# What is expected
Copy every line of the items below word for word, leaving out the pictures.

# Dataset extract
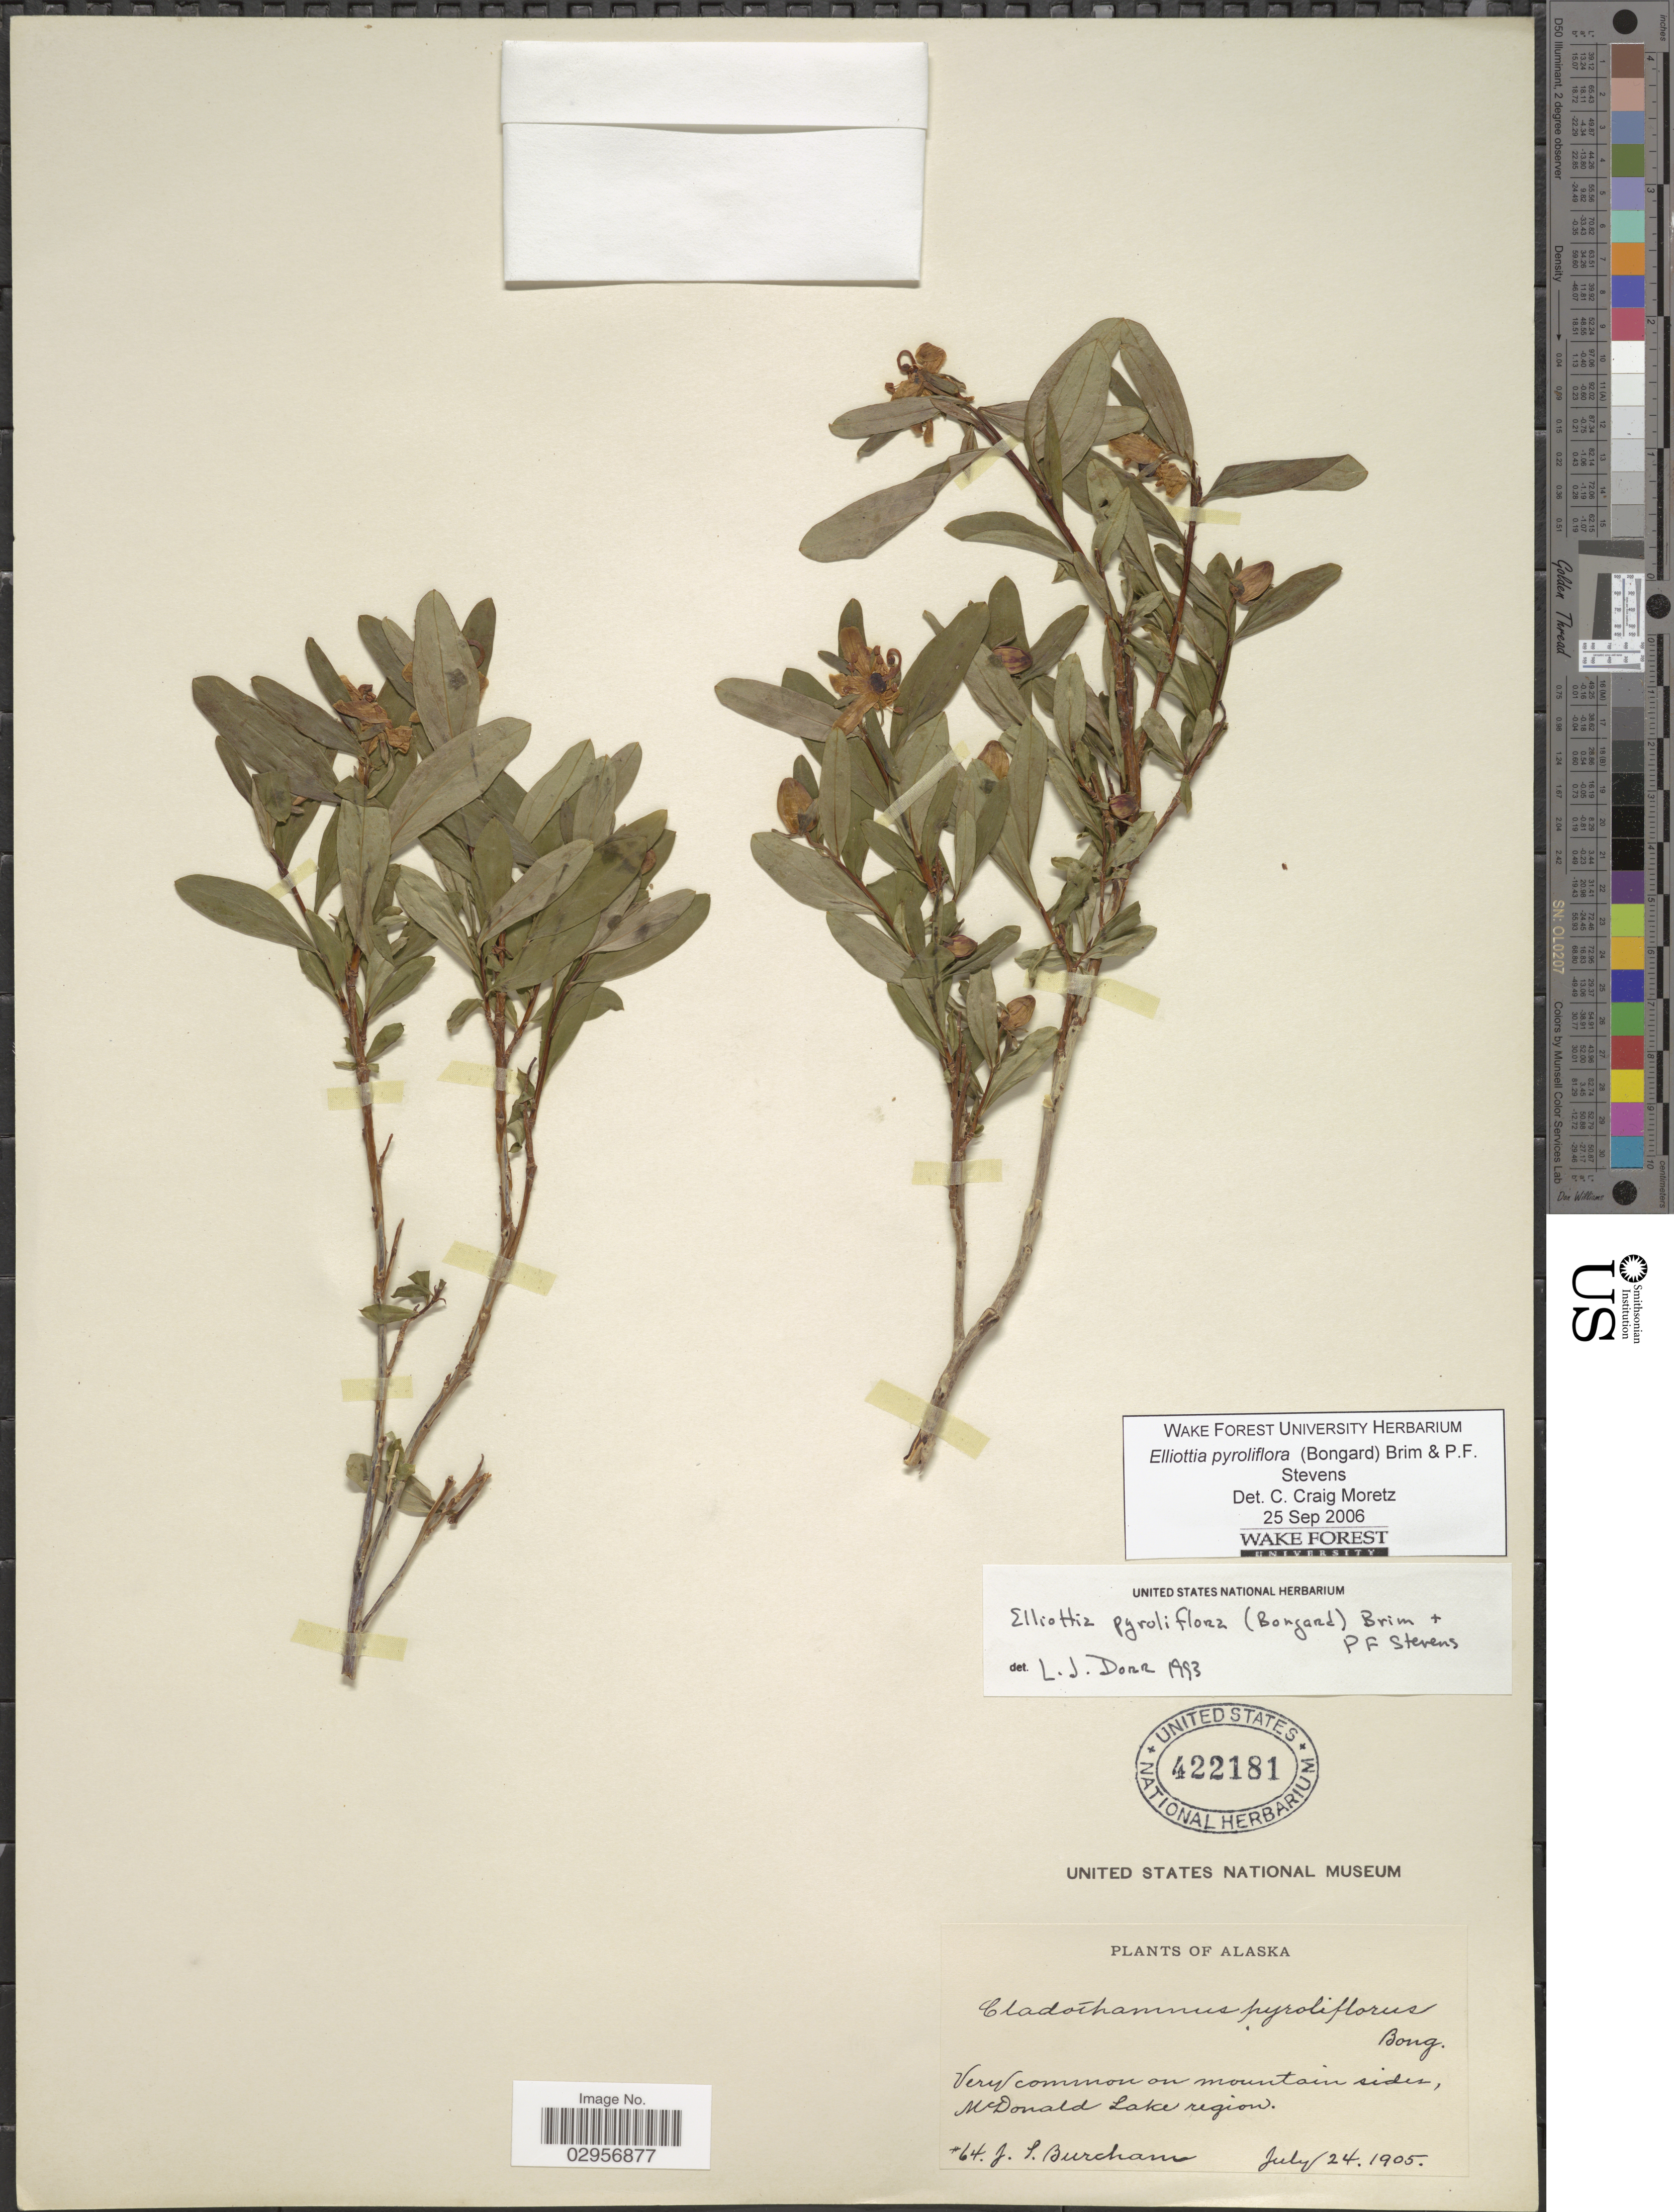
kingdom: Plantae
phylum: Tracheophyta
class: Magnoliopsida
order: Ericales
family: Ericaceae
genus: Elliottia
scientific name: Elliottia pyroliflora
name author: (Bong.) P.F. Stevens & Brim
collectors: J. Burcham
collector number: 64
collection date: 1905-07-24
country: United States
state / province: Alaska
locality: Very common on mountain sides, McDonald Lake region.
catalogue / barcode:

# Final result
kingdom: Plantae
phylum: Tracheophyta
class: Magnoliopsida
order: Ericales
family: Ericaceae
genus: Elliottia
scientific name: Elliottia pyroliflora
name author: (Bong.) P.F. Stevens & Brim
collectors: J. Burcham
collector number: 64
collection date: 1905-07-24
country: United States
state / province: Alaska
locality: Very common on mountain sides, McDonald Lake region.
catalogue / barcode:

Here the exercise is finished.